# Provided information
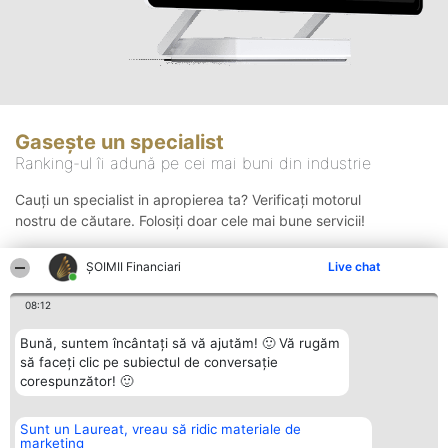
Gasește un specialist
Ranking-ul îi adună pe cei mai buni din industrie
Cauți un specialist in apropierea ta? Verificați motorul
nostru de căutare. Folosiți doar cele mai bune servicii!
ȘOIMII Financiari
Live chat
Căutare
08:12
Bună, suntem încântați să vă ajutăm! 🙂 Vă rugăm
să faceți clic pe subiectul de conversație
corespunzător! 🙂
Sunt un Laureat, vreau să ridic materiale de
Organizator Ranking
Plebiscyt
Contact
marketing
BRIGHT SOLUTIONS BR SRL
Câștigătorii
Contact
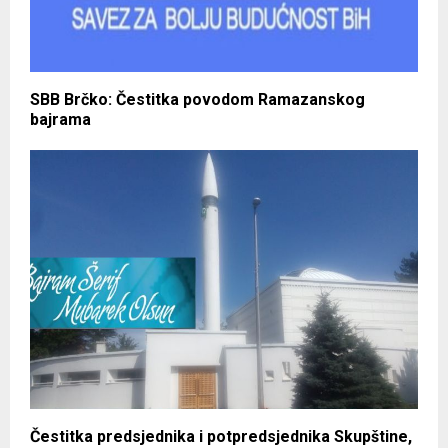
SBB Brčko: Čestitka povodom Ramazanskog
bajrama
Čestitka predsjednika i potpredsjednika Skupštine,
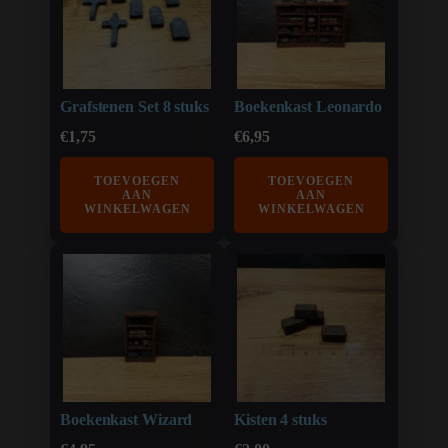
Grafstenen Set 8 stuks
Boekenkast Leonardo
€
1,75
€
6,95
TOEVOEGEN
TOEVOEGEN
AAN
AAN
WINKELWAGEN
WINKELWAGEN
Boekenkast Wizard
Kisten 4 stuks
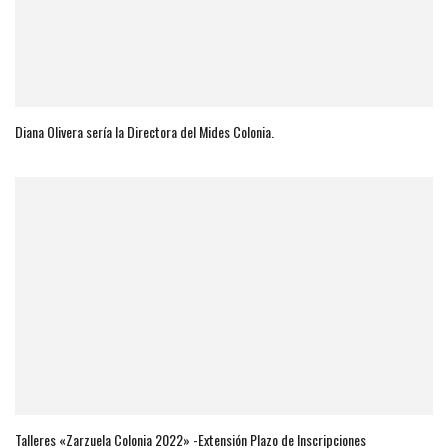
Diana Olivera sería la Directora del Mides Colonia.
Talleres «Zarzuela Colonia 2022» -Extensión Plazo de Inscripciones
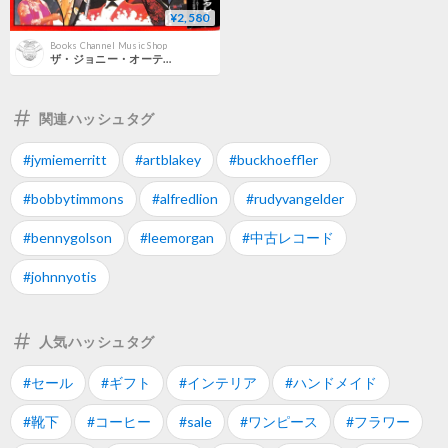
¥2,580
Books Channel Music Shop
ザ・ジョニー・オーティス・ショウ / ライヴ・アット・モンタレー!（LPレコード）
関連ハッシュタグ
#jymiemerritt
#artblakey
#buckhoeffler
#bobbytimmons
#alfredlion
#rudyvangelder
#bennygolson
#leemorgan
#中古レコード
#johnnyotis
人気ハッシュタグ
#セール
#ギフト
#インテリア
#ハンドメイド
#靴下
#コーヒー
#sale
#ワンピース
#フラワー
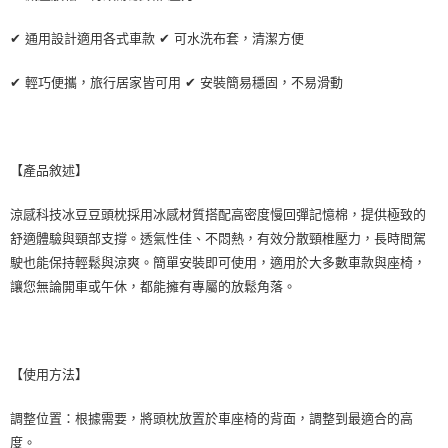
✔ 通用設計適用各式車款 ✔ 可水洗布套，清潔方便
✔ 輕巧便攜，旅行居家皆可用 ✔ 安裝簡易穩固，不易滑動
【產品敘述】
涼感科技冰豆豆頭枕採用冰感材質搭配高密度慢回彈記憶棉，提供極致的
舒適體驗與頸部支撐。透氣性佳、不悶熱，有效分散頸椎壓力，長時間駕
駛也能保持輕鬆與涼爽。簡單安裝即可使用，適用於大多數車款與座椅，
讓您無論開車或午休，都能擁有專屬的放鬆角落。
【使用方法】
調整位置：根據需要，將頭枕放置於車座椅的背面，調整到最適合的高
度。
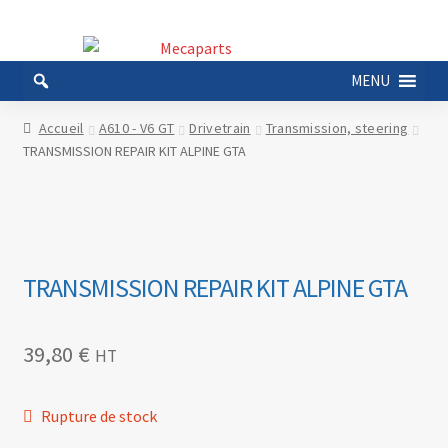
Aller
Aller
à
au
MENU
la
contenu
navigation
Accueil
A610 - V6 GT
Drivetrain
Transmission, steering
TRANSMISSION REPAIR KIT ALPINE GTA
TRANSMISSION REPAIR KIT ALPINE GTA
39,80
€
HT
Rupture de stock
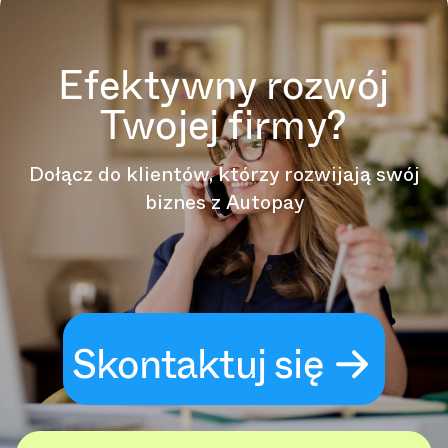
Efektywny rozwój
Twojej firmy?
Dołącz do klientów, którzy rozwijają swój
biznes z Autopay
Skontaktuj się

# Your task
Omit the pictures, then output every record exactly as given.

# Solution to this task
Gasește un specialist
Ranking-ul îi adună pe cei mai buni din industrie
Cauți un specialist in apropierea ta? Verificați motorul
nostru de căutare. Folosiți doar cele mai bune servicii!
ȘOIMII Financiari
Live chat
Căutare
08:12
Bună, suntem încântați să vă ajutăm! 🙂 Vă rugăm
să faceți clic pe subiectul de conversație
corespunzător! 🙂
Sunt un Laureat, vreau să ridic materiale de
Organizator Ranking
Plebiscyt
Contact
marketing
BRIGHT SOLUTIONS BR SRL
Câștigătorii
Contact
SBB Brčko: Čestitka povodom Ramazanskog
bajrama
Čestitka predsjednika i potpredsjednika Skupštine,
Grafstenen Set 8 stuks
Boekenkast Leonardo
€
1,75
€
6,95
TOEVOEGEN
TOEVOEGEN
AAN
AAN
WINKELWAGEN
WINKELWAGEN
Boekenkast Wizard
Kisten 4 stuks
Diana Olivera sería la Directora del Mides Colonia.
Talleres «Zarzuela Colonia 2022» -Extensión Plazo de Inscripciones
¥2,580
Books Channel Music Shop
ザ・ジョニー・オーティス・ショウ / ライヴ・アット・モンタレー!（LPレコード）
関連ハッシュタグ
#jymiemerritt
#artblakey
#buckhoeffler
#bobbytimmons
#alfredlion
#rudyvangelder
#bennygolson
#leemorgan
#中古レコード
#johnnyotis
人気ハッシュタグ
#セール
#ギフト
#インテリア
#ハンドメイド
#靴下
#コーヒー
#sale
#ワンピース
#フラワー
✔ 通用設計適用各式車款 ✔ 可水洗布套，清潔方便
✔ 輕巧便攜，旅行居家皆可用 ✔ 安裝簡易穩固，不易滑動
【產品敘述】
涼感科技冰豆豆頭枕採用冰感材質搭配高密度慢回彈記憶棉，提供極致的
舒適體驗與頸部支撐。透氣性佳、不悶熱，有效分散頸椎壓力，長時間駕
駛也能保持輕鬆與涼爽。簡單安裝即可使用，適用於大多數車款與座椅，
讓您無論開車或午休，都能擁有專屬的放鬆角落。
【使用方法】
調整位置：根據需要，將頭枕放置於車座椅的背面，調整到最適合的高
度。
Aller
Aller
à
au
MENU
la
contenu
navigation
Accueil
A610 - V6 GT
Drivetrain
Transmission, steering
TRANSMISSION REPAIR KIT ALPINE GTA
TRANSMISSION REPAIR KIT ALPINE GTA
39,80
€
HT
Rupture de stock
Efektywny rozwój
Twojej firmy?
Dołącz do klientów, którzy rozwijają swój
biznes z Autopay
Skontaktuj się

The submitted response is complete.